5 thoughts on “Understanding and Your Experience

  1. I’d only thought of clichés like “I couldn’t breathe” and “My heart skipped a beat” as just really bad writing–I’d never connected them to ableism before. Thank you for making that connection.

    I think when people say they “couldn’t breathe” in situations where they were shocked, horrified, etc., what they’re most likely talking about is the sharp intake of breath that sometimes happens when you’re surprised. (“Gasp!” as Bugs Bunny would say). Which has nothing whatsoever to do with not being able to breathe.

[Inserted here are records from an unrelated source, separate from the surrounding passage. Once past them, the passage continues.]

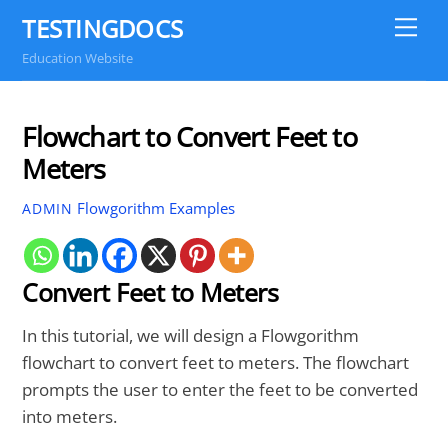
Skip
TESTINGDOCS
Me
to
Education Website
content
Flowchart to Convert Feet to
Meters
Flowgorithm Examples
ADMIN
Convert Feet to Meters
In this tutorial, we will design a Flowgorithm
flowchart to convert feet to meters. The flowchart
prompts the user to enter the feet to be converted
into meters.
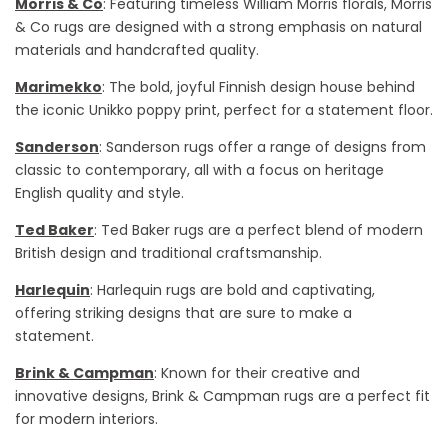
Morris & Co
: Featuring timeless William Morris florals, Morris
& Co rugs are designed with a strong emphasis on natural
materials and handcrafted quality.
Marimekko
: The bold, joyful Finnish design house behind
the iconic Unikko poppy print, perfect for a statement floor.
Sanderson
: Sanderson rugs offer a range of designs from
classic to contemporary, all with a focus on heritage
English quality and style.
Ted Baker
: Ted Baker rugs are a perfect blend of modern
British design and traditional craftsmanship.
Harlequin
: Harlequin rugs are bold and captivating,
offering striking designs that are sure to make a
statement.
Brink & Campman
: Known for their creative and
innovative designs, Brink & Campman rugs are a perfect fit
for modern interiors.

    These shorthand phrases remind me of what lauredhel (hi, lauredhel!) wrote about in 101: A note to able-bodied readers:

    When I tag a post “disability”, which is right up top there, would able-bodied (AFAIK) people please not centre their concerns by talking about how they had a runny nose or a headache once, please? Treat this as you would any other post about being in an oppressed group of which you are not a member. You’re welcome to comment, but just keep in mind what we’re actually talking about, eh? Stops you looking like a numpty.

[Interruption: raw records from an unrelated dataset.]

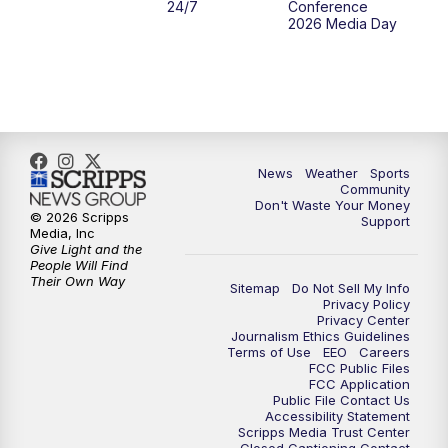
24/7
Conference
2026 Media Day
10:00
PM
MTN 10:00 News
10:35
PM
MTN News (Replay)
News
Weather
Sports
Community
Don't Waste Your Money
© 2026 Scripps
Support
Media, Inc
Give Light and the
People Will Find
Their Own Way
Sitemap
Do Not Sell My Info
Privacy Policy
Privacy Center
Journalism Ethics Guidelines
Terms of Use
EEO
Careers
FCC Public Files
FCC Application
Public File Contact Us
Accessibility Statement
Scripps Media Trust Center
Closed Captioning Contact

    .-= Tera´s last blog ..Rosemary =-.

  2. I love this post. Like, a lot. I get these really serious anaphylactic reactions from time to time, and they are friggin’ TERRIFYING. As in, I literally cannot breathe because my throat has swollen to the point where it is closed.

    Anyway, this post is thought-provoking and awesome.

  3. I’ve never had anaphylactic reaction, but I’ve had asthma attacks and panic attacks (especially the latter) stop or impede my breathing. Seriously, the feeling of gasping for air, or breathing in as deeply as you can and still not feeling like you have enough oxygen… terrifying.

    Thanks for this post. I hadn’t actually considered the ableist connotations before.
    .-= PharaohKatt´s last blog ..The Spoon Theory: How Does It Affect You? =-.

  4. It’s been a long time since I was in a position where I couldn’t breath, and I agree, ‘numb’ most certainly doesn’t describe it. I’ve felt a lot of apprehension and panic in those situations, but only nothing once, and that’s because I hit my head in a swimming pool at the time and was in a bit of shock, but that wasn’t the same as numb. This post reminds me of a lot of things. Particularly the phrase “Oh, I’m blind without my glasses.” and its multiple kissing cousins. I keep wanting to smack people who say that. There’s a difference between “Well, that’s a little blurry.” and everything else. And they set it up as an either/or dichotomy, too, which is especially irritating. It’s always either perfect vision or blind, gods forbid someone acknowledge a middle ground. That and they don’t even know what blind is, apparently. Sure, some of it is total lack of sight, but quite a lot of people have some sort of vision. And then there’s the “so-n-so’s blind” as an offhand excuse for why you do something …and that’s just as bad. I tell ’em I’ve got vision, tyvm, and then they try and – correct – me. Twenty-odd years of family and friends trying to correct me, long before I ever got acknowledged as needing a smidge of assistance. At this point I’d pay money if someone could tell me how to get ’em to quit.

  5. Re: A.W:

    Yes, this dichotomy annoys me in general, but especially when it comes to the word “depressed”. Whenever I say “I’m depressed” people assume I’m just in a bid of a bad mood that can be cured by a nice hot bath, a walk in the park or taking a day off. Well, no. I’m depressed. Like really depressed, not just feeling a bit down today. Feeling a bit down is what I feel on my good days. By using these hyperboles, people take away the words other people need to talk about themselves. Someone on the verge of not being able to breathe croaks out “I can’t breathe” – nice joke. Or at least I bet that will be the first reaction of some people if the person doesn’t have a known condition. I vaguely remember my sports teacher’s doubtfull look when I croaked that and then shook my head when he asked me if I had asthma. I still don’t know why I could hardly get any air into my lungs that day, but that look didn’t help with the panic at all.